Michael Jibson and Lauren Ward get standout moments as Henry’s parents Victor and Virginia Creel, both showcasing fantastic acting in emotive performances, shining at every turn. One of the most iconic roles in the series is Dr Brenner – it is Patrick Vaill who steps into those shoes in this production, making the role his own while staying true to the character in a dominating and menacing portrayal (again, no spoilers). Having appeared in Oklahoma earlier this year, a reference to that same musical is made all the more humorous due to his presence.

While the cast are all spectacular in their own right, no matter how big or small the part, there is one performance that will stay in the minds of everybody who sees The First Shadow for ages. That part belongs to Louis McCartney in his inspiringly impressive turn as Henry Creel. The main character of the show and the centrepiece of the story, what Louis does on that stage is nothing short of amazing. In a physically demanding role, Louis showcases no shortage of talent as he pulls focus every time in what has to be one of the single best character performances in theatre this year. With the extreme variance in his interactions with fellow characters in the play, Louis astounds at every turn in a role I have no doubt will garner him no shortage of award nominations.

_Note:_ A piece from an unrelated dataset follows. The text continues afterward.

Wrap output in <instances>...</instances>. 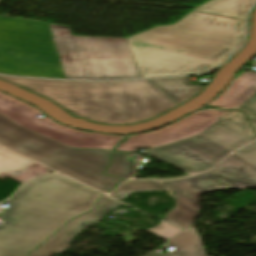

If hopes and expectations were high for Stranger Things: The First Shadow, they more than rose to the occasion. The greatest show you will see in the theatre visually, this production pushes the perceived limits of what can be achieved in theatre and completely obliterates it, using state-of-the-art technology to produce the single most impressive show in the West End at the moment. With every production element more than matching this level and a world-class cast at its disposal, the end result is an absolute triumph. Whether you are a diehard fan of Stranger Things or have never seen an episode in your life, there is something for everyone in The First Shadow. Theatre at its very best, this play may have just turned the entire West End upside down.

Stranger Things: The First Shadow is playing at the Phoenix Theatre.